An important feature of the statutory social security system is that it provides universal cover, which means that, in addition to income-related benefits, basic pension and parental benefits etc. are paid to everyone in the target group irrespective of income. In most respects the social insurance system, like the national old-age pension system, is administered by the Swedish Pensions Agency, which is a government agency.
Collective agreements provide supplements and guarantees
The trade union movement considers universal insurance systems the best way of ensuring financial security. Benefit levels are raised and "gaps" in the statutory system are eliminated by means of collective agreements between the social partners. These negotiated solutions are based on the loss of income principle too.
Collective insurance and pension schemes and occupational pension schemes are regulated in collective agreements between one or more employer and employee organizations at the national level. Generally speaking, employees are entitled to benefits under these schemes where:
- their employer is a member of an employer organization, which means that the collective agreement is automatically applicable; or their employer concludes an agreement with the relevant trade union or unions.

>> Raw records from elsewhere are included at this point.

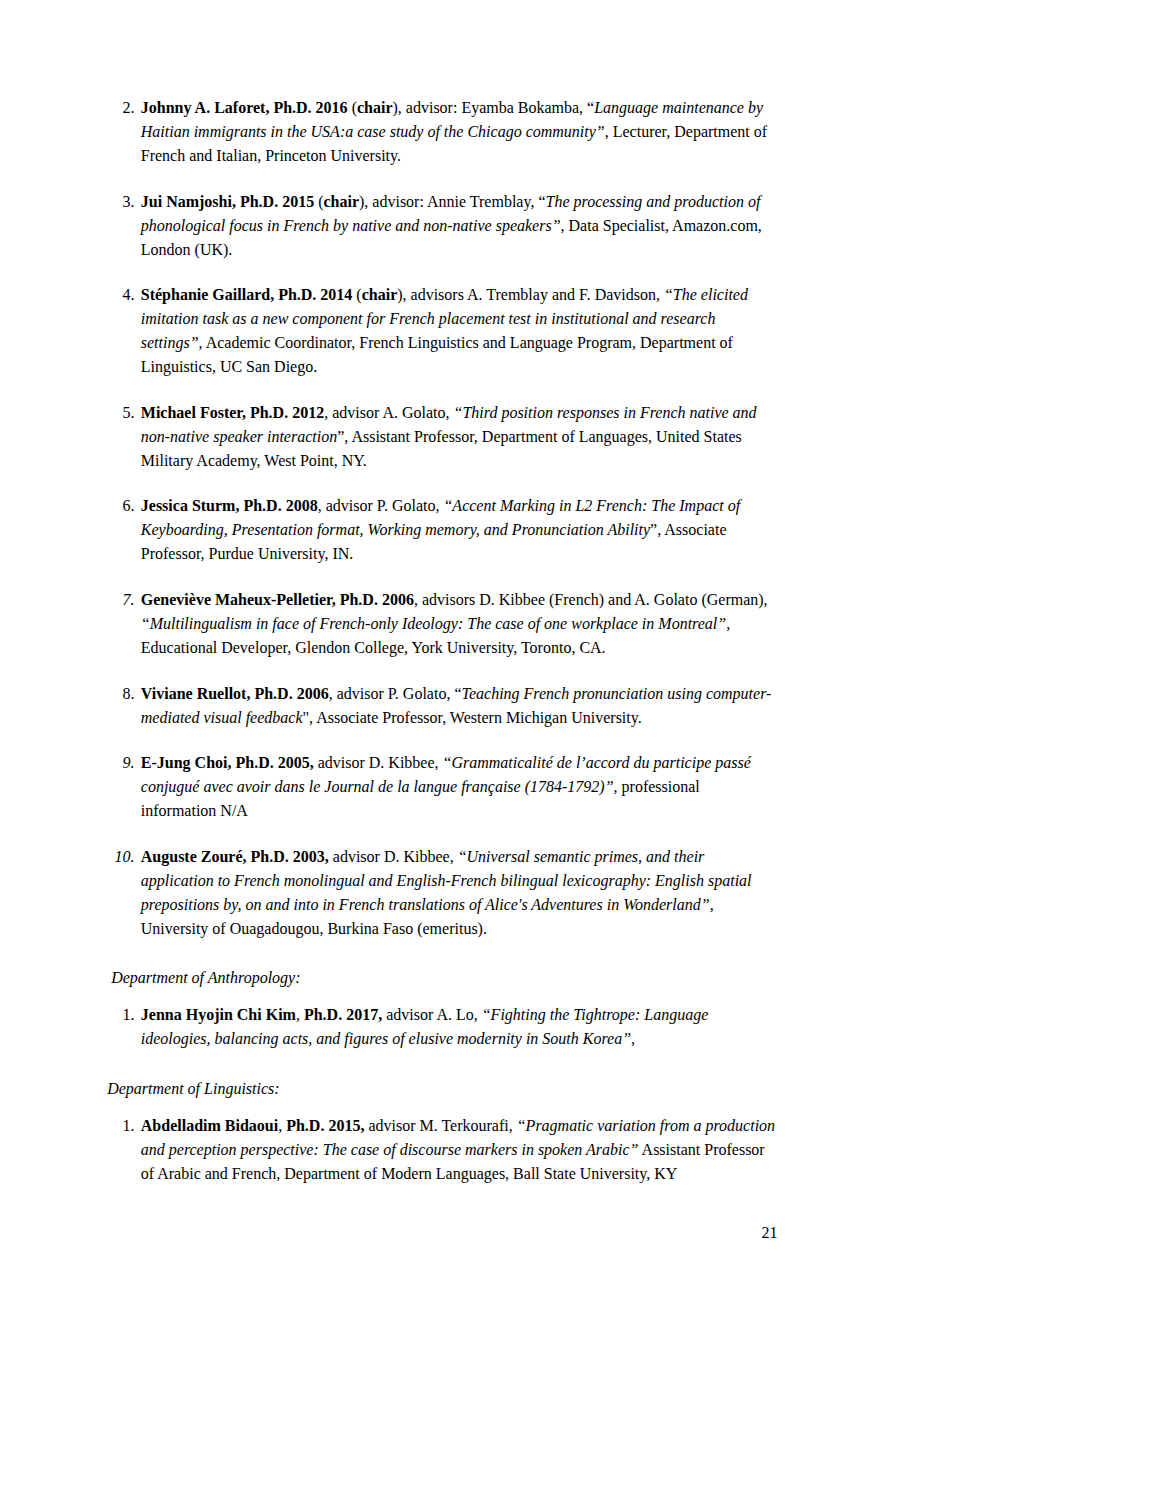2. Johnny A. Laforet, Ph.D. 2016 (chair), advisor: Eyamba Bokamba, “Language maintenance by Haitian immigrants in the USA:a case study of the Chicago community”, Lecturer, Department of French and Italian, Princeton University.
3. Jui Namjoshi, Ph.D. 2015 (chair), advisor: Annie Tremblay, “The processing and production of phonological focus in French by native and non-native speakers”, Data Specialist, Amazon.com, London (UK).
4. Stéphanie Gaillard, Ph.D. 2014 (chair), advisors A. Tremblay and F. Davidson, “The elicited imitation task as a new component for French placement test in institutional and research settings”, Academic Coordinator, French Linguistics and Language Program, Department of Linguistics, UC San Diego.
5. Michael Foster, Ph.D. 2012, advisor A. Golato, “Third position responses in French native and non-native speaker interaction”, Assistant Professor, Department of Languages, United States Military Academy, West Point, NY.
6. Jessica Sturm, Ph.D. 2008, advisor P. Golato, “Accent Marking in L2 French: The Impact of Keyboarding, Presentation format, Working memory, and Pronunciation Ability”, Associate Professor, Purdue University, IN.
7. Geneviève Maheux-Pelletier, Ph.D. 2006, advisors D. Kibbee (French) and A. Golato (German), “Multilingualism in face of French-only Ideology: The case of one workplace in Montreal”, Educational Developer, Glendon College, York University, Toronto, CA.
8. Viviane Ruellot, Ph.D. 2006, advisor P. Golato, “Teaching French pronunciation using computer-mediated visual feedback", Associate Professor, Western Michigan University.
9. E-Jung Choi, Ph.D. 2005, advisor D. Kibbee, “Grammaticalité de l’accord du participe passé conjugué avec avoir dans le Journal de la langue française (1784-1792)”, professional information N/A
10. Auguste Zouré, Ph.D. 2003, advisor D. Kibbee, “Universal semantic primes, and their application to French monolingual and English-French bilingual lexicography: English spatial prepositions by, on and into in French translations of Alice's Adventures in Wonderland”, University of Ouagadougou, Burkina Faso (emeritus).
Department of Anthropology:
1. Jenna Hyojin Chi Kim, Ph.D. 2017, advisor A. Lo, “Fighting the Tightrope: Language ideologies, balancing acts, and figures of elusive modernity in South Korea”,
Department of Linguistics:
1. Abdelladim Bidaoui, Ph.D. 2015, advisor M. Terkourafi, “Pragmatic variation from a production and perception perspective: The case of discourse markers in spoken Arabic” Assistant Professor of Arabic and French, Department of Modern Languages, Ball State University, KY
21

Employees are protected by a guarantee rule as long as a collective agreement is in force in their workplace. This means that the insurance package for the relevant collective bargaining sector remains valid even if the employer neglects to pay the premiums. The guarantee rule does not apply, however, if the employer takes out insurance without signing the collective agreement – which is a third possibility – since the rule is part of the collective agreement.
Other protective rules in the collectively negotiated insurance and pension systems relate to post-cover and exemption from premiums/tax. Under the post-cover rule, several insurance schemes remain in force for some time after the termination of employment. This period is longer in the case of unemployment than if an employee changes jobs. In the case of long-term illness the employee is covered by the insurance scheme the whole time up to the age of 65. In some bargaining sectors employees who are sick are exempt from premiums and tax and continue to earn pension rights throughout the sick leave period.
The premiums for negotiated insurance and occupational pension schemes are paid by the employer out of the negotiated pay settlement. In other words, some of the employees' pay is used to fund the insurance scheme instead of being paid out in the form of wages.
Collective insurance and occupational pension schemes are normally administered by an insurance company that is jointly owned by the social partners and operated on a non-profit basis.
Collective agreements are part of the "Swedish model"
Collective agreements, which include provision for insurance and pension schemes, are in force throughout the Swedish labour market and apply to all employee categories, including senior salaried staff and graduate employees.
A job that is covered by a collective agreement is a ticket to collective insurance and pension schemes. Employees do not have to be trade union members to be entitled to insurance cover, but without the high unionization rate in Sweden there would probably not be collective agreements in all labour market sectors.
Collective agreements promote job mobility
Insurance and pension agreements are concluded at the national level between the social partners and are applicable to a large number of sectors and enterprises at the same time. There is a difference here compared with collective agreements on pay and conditions of employment. In the context of insurance and pensions the Swedish labour market can broadly be divided into the following four collective bargaining sectors:
- Privately employed blue collar workers
- Privately employed white collar workers
- Local government employees
- State employees
The division of collectively negotiated insurance cover into four large groups is unique for Sweden. Our model counteracts "job-lock" and promotes job mobility.
Since the collective bargaining sectors are so large, a person can change jobs and sectors (e.g. from construction worker to dishwasher or from stair cleaner to industrial worker) and still be covered by the same insurance and pension agreements as before.